### Do this
Copy every one of the records below verbatim, keeping each line unchanged.

[Begin Records provided]

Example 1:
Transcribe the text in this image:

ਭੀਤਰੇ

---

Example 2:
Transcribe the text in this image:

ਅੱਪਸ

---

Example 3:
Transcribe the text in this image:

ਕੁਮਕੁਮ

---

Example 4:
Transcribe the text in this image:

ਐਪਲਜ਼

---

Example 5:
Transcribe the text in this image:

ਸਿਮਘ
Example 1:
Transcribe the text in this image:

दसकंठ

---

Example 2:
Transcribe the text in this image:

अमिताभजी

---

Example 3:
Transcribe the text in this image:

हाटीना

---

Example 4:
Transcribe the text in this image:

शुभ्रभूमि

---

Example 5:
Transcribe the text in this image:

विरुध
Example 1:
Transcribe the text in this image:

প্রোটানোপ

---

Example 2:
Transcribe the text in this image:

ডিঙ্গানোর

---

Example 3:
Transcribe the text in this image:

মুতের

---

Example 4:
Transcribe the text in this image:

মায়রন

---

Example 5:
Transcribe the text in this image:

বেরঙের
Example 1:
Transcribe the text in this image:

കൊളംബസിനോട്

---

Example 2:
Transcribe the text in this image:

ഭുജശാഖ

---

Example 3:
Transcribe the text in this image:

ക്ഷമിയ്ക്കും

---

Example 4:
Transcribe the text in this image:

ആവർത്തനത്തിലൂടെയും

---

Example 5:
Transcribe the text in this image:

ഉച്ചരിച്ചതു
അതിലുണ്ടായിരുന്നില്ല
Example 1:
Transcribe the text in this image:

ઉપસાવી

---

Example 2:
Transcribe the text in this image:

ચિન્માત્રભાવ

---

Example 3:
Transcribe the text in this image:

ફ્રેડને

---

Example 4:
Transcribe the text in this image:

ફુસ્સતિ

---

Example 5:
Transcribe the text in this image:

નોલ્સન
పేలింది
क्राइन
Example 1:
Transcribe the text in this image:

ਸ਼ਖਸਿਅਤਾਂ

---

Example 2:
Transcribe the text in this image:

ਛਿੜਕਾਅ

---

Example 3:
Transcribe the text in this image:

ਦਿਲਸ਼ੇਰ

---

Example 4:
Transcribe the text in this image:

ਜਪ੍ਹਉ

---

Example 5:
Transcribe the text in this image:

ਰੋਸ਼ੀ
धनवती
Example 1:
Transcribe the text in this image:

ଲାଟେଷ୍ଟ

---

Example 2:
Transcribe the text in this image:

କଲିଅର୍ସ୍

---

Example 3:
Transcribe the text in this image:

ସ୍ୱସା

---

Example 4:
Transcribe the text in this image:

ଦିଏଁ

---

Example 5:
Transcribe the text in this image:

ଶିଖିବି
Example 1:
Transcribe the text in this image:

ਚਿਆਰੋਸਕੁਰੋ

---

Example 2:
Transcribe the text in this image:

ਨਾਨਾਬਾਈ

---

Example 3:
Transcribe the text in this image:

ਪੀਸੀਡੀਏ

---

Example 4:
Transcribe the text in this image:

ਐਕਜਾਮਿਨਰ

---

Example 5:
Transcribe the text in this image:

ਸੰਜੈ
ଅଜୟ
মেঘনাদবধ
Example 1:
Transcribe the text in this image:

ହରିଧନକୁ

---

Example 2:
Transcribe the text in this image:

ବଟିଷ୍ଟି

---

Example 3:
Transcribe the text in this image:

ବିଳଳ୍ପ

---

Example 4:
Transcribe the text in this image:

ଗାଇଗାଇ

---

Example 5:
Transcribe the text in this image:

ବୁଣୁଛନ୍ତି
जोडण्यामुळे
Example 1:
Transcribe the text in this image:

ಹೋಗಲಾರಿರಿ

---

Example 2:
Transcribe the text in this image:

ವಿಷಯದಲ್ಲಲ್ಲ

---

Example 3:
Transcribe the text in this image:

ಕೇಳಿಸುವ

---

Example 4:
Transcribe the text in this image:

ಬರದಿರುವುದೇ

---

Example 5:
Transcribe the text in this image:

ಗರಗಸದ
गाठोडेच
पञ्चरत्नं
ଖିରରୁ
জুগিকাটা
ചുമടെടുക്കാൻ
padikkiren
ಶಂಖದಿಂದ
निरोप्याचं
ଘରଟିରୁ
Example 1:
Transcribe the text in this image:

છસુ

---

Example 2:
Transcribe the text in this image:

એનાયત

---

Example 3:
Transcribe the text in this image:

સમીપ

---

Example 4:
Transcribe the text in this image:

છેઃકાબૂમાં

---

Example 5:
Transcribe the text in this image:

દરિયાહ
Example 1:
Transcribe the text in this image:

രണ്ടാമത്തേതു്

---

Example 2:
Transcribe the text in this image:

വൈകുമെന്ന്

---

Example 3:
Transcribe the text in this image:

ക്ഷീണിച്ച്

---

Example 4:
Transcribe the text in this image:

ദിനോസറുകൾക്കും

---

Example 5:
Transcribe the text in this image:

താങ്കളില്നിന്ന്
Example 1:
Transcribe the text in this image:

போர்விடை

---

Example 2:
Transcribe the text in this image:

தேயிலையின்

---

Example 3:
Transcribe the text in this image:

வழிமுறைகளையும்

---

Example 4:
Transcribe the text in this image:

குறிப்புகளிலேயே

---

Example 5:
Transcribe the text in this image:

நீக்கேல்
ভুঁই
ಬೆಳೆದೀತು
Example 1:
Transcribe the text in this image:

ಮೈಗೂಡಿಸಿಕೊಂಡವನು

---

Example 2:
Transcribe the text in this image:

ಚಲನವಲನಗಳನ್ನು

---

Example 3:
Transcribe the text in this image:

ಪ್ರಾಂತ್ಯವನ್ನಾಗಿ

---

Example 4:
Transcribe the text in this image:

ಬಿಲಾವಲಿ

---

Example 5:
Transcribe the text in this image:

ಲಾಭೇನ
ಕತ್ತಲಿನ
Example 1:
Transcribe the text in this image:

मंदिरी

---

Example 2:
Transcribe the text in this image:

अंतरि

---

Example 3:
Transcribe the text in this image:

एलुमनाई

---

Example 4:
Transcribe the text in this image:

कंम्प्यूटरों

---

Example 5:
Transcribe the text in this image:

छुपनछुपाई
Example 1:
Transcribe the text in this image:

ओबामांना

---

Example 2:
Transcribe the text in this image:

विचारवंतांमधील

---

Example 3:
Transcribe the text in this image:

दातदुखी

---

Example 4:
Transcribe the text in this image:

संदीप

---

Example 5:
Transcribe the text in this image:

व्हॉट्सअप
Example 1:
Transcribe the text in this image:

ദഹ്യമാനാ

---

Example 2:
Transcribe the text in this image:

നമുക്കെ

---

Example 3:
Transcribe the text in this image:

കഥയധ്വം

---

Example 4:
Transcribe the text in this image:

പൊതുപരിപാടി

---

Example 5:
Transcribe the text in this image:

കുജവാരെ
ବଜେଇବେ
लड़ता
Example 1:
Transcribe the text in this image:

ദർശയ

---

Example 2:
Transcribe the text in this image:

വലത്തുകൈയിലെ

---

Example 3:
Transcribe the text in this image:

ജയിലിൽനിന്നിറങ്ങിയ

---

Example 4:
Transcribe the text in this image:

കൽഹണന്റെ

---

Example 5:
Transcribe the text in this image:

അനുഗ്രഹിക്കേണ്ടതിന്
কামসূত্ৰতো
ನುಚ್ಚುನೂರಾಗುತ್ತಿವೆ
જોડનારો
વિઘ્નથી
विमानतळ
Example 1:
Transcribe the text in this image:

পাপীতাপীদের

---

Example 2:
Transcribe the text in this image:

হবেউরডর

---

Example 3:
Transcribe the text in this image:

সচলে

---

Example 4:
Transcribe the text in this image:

[End Records provided]

### Response
Example 1:
Transcribe the text in this image:

ਭੀਤਰੇ

---

Example 2:
Transcribe the text in this image:

ਅੱਪਸ

---

Example 3:
Transcribe the text in this image:

ਕੁਮਕੁਮ

---

Example 4:
Transcribe the text in this image:

ਐਪਲਜ਼

---

Example 5:
Transcribe the text in this image:

ਸਿਮਘ
Example 1:
Transcribe the text in this image:

दसकंठ

---

Example 2:
Transcribe the text in this image:

अमिताभजी

---

Example 3:
Transcribe the text in this image:

हाटीना

---

Example 4:
Transcribe the text in this image:

शुभ्रभूमि

---

Example 5:
Transcribe the text in this image:

विरुध
Example 1:
Transcribe the text in this image:

প্রোটানোপ

---

Example 2:
Transcribe the text in this image:

ডিঙ্গানোর

---

Example 3:
Transcribe the text in this image:

মুতের

---

Example 4:
Transcribe the text in this image:

মায়রন

---

Example 5:
Transcribe the text in this image:

বেরঙের
Example 1:
Transcribe the text in this image:

കൊളംബസിനോട്

---

Example 2:
Transcribe the text in this image:

ഭുജശാഖ

---

Example 3:
Transcribe the text in this image:

ക്ഷമിയ്ക്കും

---

Example 4:
Transcribe the text in this image:

ആവർത്തനത്തിലൂടെയും

---

Example 5:
Transcribe the text in this image:

ഉച്ചരിച്ചതു
അതിലുണ്ടായിരുന്നില്ല
Example 1:
Transcribe the text in this image:

ઉપસાવી

---

Example 2:
Transcribe the text in this image:

ચિન્માત્રભાવ

---

Example 3:
Transcribe the text in this image:

ફ્રેડને

---

Example 4:
Transcribe the text in this image:

ફુસ્સતિ

---

Example 5:
Transcribe the text in this image:

નોલ્સન
పేలింది
क्राइन
Example 1:
Transcribe the text in this image:

ਸ਼ਖਸਿਅਤਾਂ

---

Example 2:
Transcribe the text in this image:

ਛਿੜਕਾਅ

---

Example 3:
Transcribe the text in this image:

ਦਿਲਸ਼ੇਰ

---

Example 4:
Transcribe the text in this image:

ਜਪ੍ਹਉ

---

Example 5:
Transcribe the text in this image:

ਰੋਸ਼ੀ
धनवती
Example 1:
Transcribe the text in this image:

ଲାଟେଷ୍ଟ

---

Example 2:
Transcribe the text in this image:

କଲିଅର୍ସ୍

---

Example 3:
Transcribe the text in this image:

ସ୍ୱସା

---

Example 4:
Transcribe the text in this image:

ଦିଏଁ

---

Example 5:
Transcribe the text in this image:

ଶିଖିବି
Example 1:
Transcribe the text in this image:

ਚਿਆਰੋਸਕੁਰੋ

---

Example 2:
Transcribe the text in this image:

ਨਾਨਾਬਾਈ

---

Example 3:
Transcribe the text in this image:

ਪੀਸੀਡੀਏ

---

Example 4:
Transcribe the text in this image:

ਐਕਜਾਮਿਨਰ

---

Example 5:
Transcribe the text in this image:

ਸੰਜੈ
ଅଜୟ
মেঘনাদবধ
Example 1:
Transcribe the text in this image:

ହରିଧନକୁ

---

Example 2:
Transcribe the text in this image:

ବଟିଷ୍ଟି

---

Example 3:
Transcribe the text in this image:

ବିଳଳ୍ପ

---

Example 4:
Transcribe the text in this image:

ଗାଇଗାଇ

---

Example 5:
Transcribe the text in this image:

ବୁଣୁଛନ୍ତି
जोडण्यामुळे
Example 1:
Transcribe the text in this image:

ಹೋಗಲಾರಿರಿ

---

Example 2:
Transcribe the text in this image:

ವಿಷಯದಲ್ಲಲ್ಲ

---

Example 3:
Transcribe the text in this image:

ಕೇಳಿಸುವ

---

Example 4:
Transcribe the text in this image:

ಬರದಿರುವುದೇ

---

Example 5:
Transcribe the text in this image:

ಗರಗಸದ
गाठोडेच
पञ्चरत्नं
ଖିରରୁ
জুগিকাটা
ചുമടെടുക്കാൻ
padikkiren
ಶಂಖದಿಂದ
निरोप्याचं
ଘରଟିରୁ
Example 1:
Transcribe the text in this image:

છસુ

---

Example 2:
Transcribe the text in this image:

એનાયત

---

Example 3:
Transcribe the text in this image:

સમીપ

---

Example 4:
Transcribe the text in this image:

છેઃકાબૂમાં

---

Example 5:
Transcribe the text in this image:

દરિયાહ
Example 1:
Transcribe the text in this image:

രണ്ടാമത്തേതു്

---

Example 2:
Transcribe the text in this image:

വൈകുമെന്ന്

---

Example 3:
Transcribe the text in this image:

ക്ഷീണിച്ച്

---

Example 4:
Transcribe the text in this image:

ദിനോസറുകൾക്കും

---

Example 5:
Transcribe the text in this image:

താങ്കളില്നിന്ന്
Example 1:
Transcribe the text in this image:

போர்விடை

---

Example 2:
Transcribe the text in this image:

தேயிலையின்

---

Example 3:
Transcribe the text in this image:

வழிமுறைகளையும்

---

Example 4:
Transcribe the text in this image:

குறிப்புகளிலேயே

---

Example 5:
Transcribe the text in this image:

நீக்கேல்
ভুঁই
ಬೆಳೆದೀತು
Example 1:
Transcribe the text in this image:

ಮೈಗೂಡಿಸಿಕೊಂಡವನು

---

Example 2:
Transcribe the text in this image:

ಚಲನವಲನಗಳನ್ನು

---

Example 3:
Transcribe the text in this image:

ಪ್ರಾಂತ್ಯವನ್ನಾಗಿ

---

Example 4:
Transcribe the text in this image:

ಬಿಲಾವಲಿ

---

Example 5:
Transcribe the text in this image:

ಲಾಭೇನ
ಕತ್ತಲಿನ
Example 1:
Transcribe the text in this image:

मंदिरी

---

Example 2:
Transcribe the text in this image:

अंतरि

---

Example 3:
Transcribe the text in this image:

एलुमनाई

---

Example 4:
Transcribe the text in this image:

कंम्प्यूटरों

---

Example 5:
Transcribe the text in this image:

छुपनछुपाई
Example 1:
Transcribe the text in this image:

ओबामांना

---

Example 2:
Transcribe the text in this image:

विचारवंतांमधील

---

Example 3:
Transcribe the text in this image:

दातदुखी

---

Example 4:
Transcribe the text in this image:

संदीप

---

Example 5:
Transcribe the text in this image:

व्हॉट्सअप
Example 1:
Transcribe the text in this image:

ദഹ്യമാനാ

---

Example 2:
Transcribe the text in this image:

നമുക്കെ

---

Example 3:
Transcribe the text in this image:

കഥയധ്വം

---

Example 4:
Transcribe the text in this image:

പൊതുപരിപാടി

---

Example 5:
Transcribe the text in this image:

കുജവാരെ
ବଜେଇବେ
लड़ता
Example 1:
Transcribe the text in this image:

ദർശയ

---

Example 2:
Transcribe the text in this image:

വലത്തുകൈയിലെ

---

Example 3:
Transcribe the text in this image:

ജയിലിൽനിന്നിറങ്ങിയ

---

Example 4:
Transcribe the text in this image:

കൽഹണന്റെ

---

Example 5:
Transcribe the text in this image:

അനുഗ്രഹിക്കേണ്ടതിന്
কামসূত্ৰতো
ನುಚ್ಚುನೂರಾಗುತ್ತಿವೆ
જોડનારો
વિઘ્નથી
विमानतळ
Example 1:
Transcribe the text in this image:

পাপীতাপীদের

---

Example 2:
Transcribe the text in this image:

হবেউরডর

---

Example 3:
Transcribe the text in this image:

সচলে

---

Example 4:
Transcribe the text in this image:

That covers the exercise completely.